Repeat the whole listing exactly as written.

___ Data extracts

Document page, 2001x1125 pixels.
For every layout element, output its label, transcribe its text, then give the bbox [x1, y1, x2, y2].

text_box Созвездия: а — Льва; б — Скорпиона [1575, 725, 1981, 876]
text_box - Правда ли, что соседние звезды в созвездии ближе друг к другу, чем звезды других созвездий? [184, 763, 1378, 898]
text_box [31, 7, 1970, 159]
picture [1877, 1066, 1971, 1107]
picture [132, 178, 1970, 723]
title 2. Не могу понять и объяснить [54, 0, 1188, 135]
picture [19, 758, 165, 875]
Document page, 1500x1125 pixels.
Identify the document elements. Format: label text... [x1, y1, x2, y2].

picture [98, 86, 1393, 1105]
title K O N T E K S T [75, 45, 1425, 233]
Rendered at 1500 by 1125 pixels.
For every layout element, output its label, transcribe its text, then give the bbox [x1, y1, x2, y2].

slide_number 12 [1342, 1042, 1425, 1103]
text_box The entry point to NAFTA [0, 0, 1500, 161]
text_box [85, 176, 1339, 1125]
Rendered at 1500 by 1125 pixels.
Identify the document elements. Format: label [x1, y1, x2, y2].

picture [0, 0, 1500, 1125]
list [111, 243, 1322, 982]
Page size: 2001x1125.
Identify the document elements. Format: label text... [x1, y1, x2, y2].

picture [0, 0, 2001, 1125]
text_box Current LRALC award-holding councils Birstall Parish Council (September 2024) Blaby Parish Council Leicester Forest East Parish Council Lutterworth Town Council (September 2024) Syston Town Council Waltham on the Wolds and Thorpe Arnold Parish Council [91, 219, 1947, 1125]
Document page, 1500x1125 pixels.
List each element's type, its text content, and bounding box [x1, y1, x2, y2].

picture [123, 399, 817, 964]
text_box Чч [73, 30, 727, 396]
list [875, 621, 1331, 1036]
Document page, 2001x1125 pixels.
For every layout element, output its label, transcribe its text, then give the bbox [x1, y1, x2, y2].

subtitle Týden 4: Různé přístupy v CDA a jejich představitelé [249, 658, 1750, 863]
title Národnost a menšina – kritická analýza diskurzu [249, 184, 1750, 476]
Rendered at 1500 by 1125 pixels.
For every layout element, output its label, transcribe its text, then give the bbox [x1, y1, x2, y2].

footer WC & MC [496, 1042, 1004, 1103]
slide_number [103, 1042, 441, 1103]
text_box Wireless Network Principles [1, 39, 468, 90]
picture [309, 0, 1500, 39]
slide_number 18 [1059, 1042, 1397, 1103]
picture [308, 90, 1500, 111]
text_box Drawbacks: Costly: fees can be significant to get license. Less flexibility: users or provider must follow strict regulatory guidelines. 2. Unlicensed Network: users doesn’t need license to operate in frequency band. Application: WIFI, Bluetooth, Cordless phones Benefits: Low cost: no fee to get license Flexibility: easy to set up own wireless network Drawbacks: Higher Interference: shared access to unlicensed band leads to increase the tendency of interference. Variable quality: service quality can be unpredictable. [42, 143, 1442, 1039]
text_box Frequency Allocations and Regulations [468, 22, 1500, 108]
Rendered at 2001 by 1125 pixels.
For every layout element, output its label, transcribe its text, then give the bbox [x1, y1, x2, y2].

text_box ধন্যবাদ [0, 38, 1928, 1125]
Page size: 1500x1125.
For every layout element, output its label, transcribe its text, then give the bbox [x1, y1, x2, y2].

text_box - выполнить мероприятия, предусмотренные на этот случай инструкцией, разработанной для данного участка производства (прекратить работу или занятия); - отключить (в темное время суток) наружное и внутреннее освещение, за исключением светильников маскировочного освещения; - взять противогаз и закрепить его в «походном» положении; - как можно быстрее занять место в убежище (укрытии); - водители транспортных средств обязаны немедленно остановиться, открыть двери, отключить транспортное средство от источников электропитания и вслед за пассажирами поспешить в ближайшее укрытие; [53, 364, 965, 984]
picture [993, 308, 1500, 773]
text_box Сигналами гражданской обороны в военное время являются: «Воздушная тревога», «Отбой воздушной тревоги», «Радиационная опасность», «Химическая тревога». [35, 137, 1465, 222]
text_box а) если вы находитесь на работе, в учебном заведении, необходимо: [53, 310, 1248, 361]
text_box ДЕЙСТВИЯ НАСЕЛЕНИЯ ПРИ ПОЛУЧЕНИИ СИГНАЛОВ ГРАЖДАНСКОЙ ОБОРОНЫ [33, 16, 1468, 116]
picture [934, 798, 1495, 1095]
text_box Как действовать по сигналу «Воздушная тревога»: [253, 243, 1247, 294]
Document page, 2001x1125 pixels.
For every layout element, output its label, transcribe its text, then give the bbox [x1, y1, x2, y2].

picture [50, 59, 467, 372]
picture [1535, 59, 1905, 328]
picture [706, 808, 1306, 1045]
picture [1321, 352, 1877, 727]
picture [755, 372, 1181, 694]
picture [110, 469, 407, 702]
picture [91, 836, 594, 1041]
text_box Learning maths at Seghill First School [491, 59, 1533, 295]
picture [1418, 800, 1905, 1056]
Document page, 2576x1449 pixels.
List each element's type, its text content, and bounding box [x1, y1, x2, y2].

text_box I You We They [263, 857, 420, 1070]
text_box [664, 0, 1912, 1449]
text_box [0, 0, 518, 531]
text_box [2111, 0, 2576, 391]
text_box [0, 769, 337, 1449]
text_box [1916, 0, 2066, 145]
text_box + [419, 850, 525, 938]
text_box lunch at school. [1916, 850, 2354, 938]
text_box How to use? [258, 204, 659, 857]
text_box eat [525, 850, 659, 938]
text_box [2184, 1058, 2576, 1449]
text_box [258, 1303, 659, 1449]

______

Finished task —
Document page, 2001x1125 pixels.
For every layout element, output its label, transcribe its text, then give the bbox [x1, y1, x2, y2].

text_box Созвездия: а — Льва; б — Скорпиона [1575, 725, 1981, 876]
text_box - Правда ли, что соседние звезды в созвездии ближе друг к другу, чем звезды других созвездий? [184, 763, 1378, 898]
text_box [31, 7, 1970, 159]
picture [1877, 1066, 1971, 1107]
picture [132, 178, 1970, 723]
title 2. Не могу понять и объяснить [54, 0, 1188, 135]
picture [19, 758, 165, 875]
Document page, 1500x1125 pixels.
Identify the document elements. Format: label text... [x1, y1, x2, y2].

picture [98, 86, 1393, 1105]
title K O N T E K S T [75, 45, 1425, 233]
Rendered at 1500 by 1125 pixels.
For every layout element, output its label, transcribe its text, then give the bbox [x1, y1, x2, y2].

slide_number 12 [1342, 1042, 1425, 1103]
text_box The entry point to NAFTA [0, 0, 1500, 161]
text_box [85, 176, 1339, 1125]
Rendered at 1500 by 1125 pixels.
Identify the document elements. Format: label [x1, y1, x2, y2].

picture [0, 0, 1500, 1125]
list [111, 243, 1322, 982]
Page size: 2001x1125.
Identify the document elements. Format: label text... [x1, y1, x2, y2].

picture [0, 0, 2001, 1125]
text_box Current LRALC award-holding councils Birstall Parish Council (September 2024) Blaby Parish Council Leicester Forest East Parish Council Lutterworth Town Council (September 2024) Syston Town Council Waltham on the Wolds and Thorpe Arnold Parish Council [91, 219, 1947, 1125]
Document page, 1500x1125 pixels.
List each element's type, its text content, and bounding box [x1, y1, x2, y2].

picture [123, 399, 817, 964]
text_box Чч [73, 30, 727, 396]
list [875, 621, 1331, 1036]
Document page, 2001x1125 pixels.
For every layout element, output its label, transcribe its text, then give the bbox [x1, y1, x2, y2].

subtitle Týden 4: Různé přístupy v CDA a jejich představitelé [249, 658, 1750, 863]
title Národnost a menšina – kritická analýza diskurzu [249, 184, 1750, 476]
Rendered at 1500 by 1125 pixels.
For every layout element, output its label, transcribe its text, then give the bbox [x1, y1, x2, y2].

footer WC & MC [496, 1042, 1004, 1103]
slide_number [103, 1042, 441, 1103]
text_box Wireless Network Principles [1, 39, 468, 90]
picture [309, 0, 1500, 39]
slide_number 18 [1059, 1042, 1397, 1103]
picture [308, 90, 1500, 111]
text_box Drawbacks: Costly: fees can be significant to get license. Less flexibility: users or provider must follow strict regulatory guidelines. 2. Unlicensed Network: users doesn’t need license to operate in frequency band. Application: WIFI, Bluetooth, Cordless phones Benefits: Low cost: no fee to get license Flexibility: easy to set up own wireless network Drawbacks: Higher Interference: shared access to unlicensed band leads to increase the tendency of interference. Variable quality: service quality can be unpredictable. [42, 143, 1442, 1039]
text_box Frequency Allocations and Regulations [468, 22, 1500, 108]
Rendered at 2001 by 1125 pixels.
For every layout element, output its label, transcribe its text, then give the bbox [x1, y1, x2, y2].

text_box ধন্যবাদ [0, 38, 1928, 1125]
Page size: 1500x1125.
For every layout element, output its label, transcribe its text, then give the bbox [x1, y1, x2, y2].

text_box - выполнить мероприятия, предусмотренные на этот случай инструкцией, разработанной для данного участка производства (прекратить работу или занятия); - отключить (в темное время суток) наружное и внутреннее освещение, за исключением светильников маскировочного освещения; - взять противогаз и закрепить его в «походном» положении; - как можно быстрее занять место в убежище (укрытии); - водители транспортных средств обязаны немедленно остановиться, открыть двери, отключить транспортное средство от источников электропитания и вслед за пассажирами поспешить в ближайшее укрытие; [53, 364, 965, 984]
picture [993, 308, 1500, 773]
text_box Сигналами гражданской обороны в военное время являются: «Воздушная тревога», «Отбой воздушной тревоги», «Радиационная опасность», «Химическая тревога». [35, 137, 1465, 222]
text_box а) если вы находитесь на работе, в учебном заведении, необходимо: [53, 310, 1248, 361]
text_box ДЕЙСТВИЯ НАСЕЛЕНИЯ ПРИ ПОЛУЧЕНИИ СИГНАЛОВ ГРАЖДАНСКОЙ ОБОРОНЫ [33, 16, 1468, 116]
picture [934, 798, 1495, 1095]
text_box Как действовать по сигналу «Воздушная тревога»: [253, 243, 1247, 294]
Document page, 2001x1125 pixels.
For every layout element, output its label, transcribe its text, then give the bbox [x1, y1, x2, y2].

picture [50, 59, 467, 372]
picture [1535, 59, 1905, 328]
picture [706, 808, 1306, 1045]
picture [1321, 352, 1877, 727]
picture [755, 372, 1181, 694]
picture [110, 469, 407, 702]
picture [91, 836, 594, 1041]
text_box Learning maths at Seghill First School [491, 59, 1533, 295]
picture [1418, 800, 1905, 1056]
Document page, 2576x1449 pixels.
List each element's type, its text content, and bounding box [x1, y1, x2, y2].

text_box I You We They [263, 857, 420, 1070]
text_box [664, 0, 1912, 1449]
text_box [0, 0, 518, 531]
text_box [2111, 0, 2576, 391]
text_box [0, 769, 337, 1449]
text_box [1916, 0, 2066, 145]
text_box + [419, 850, 525, 938]
text_box lunch at school. [1916, 850, 2354, 938]
text_box How to use? [258, 204, 659, 857]
text_box eat [525, 850, 659, 938]
text_box [2184, 1058, 2576, 1449]
text_box [258, 1303, 659, 1449]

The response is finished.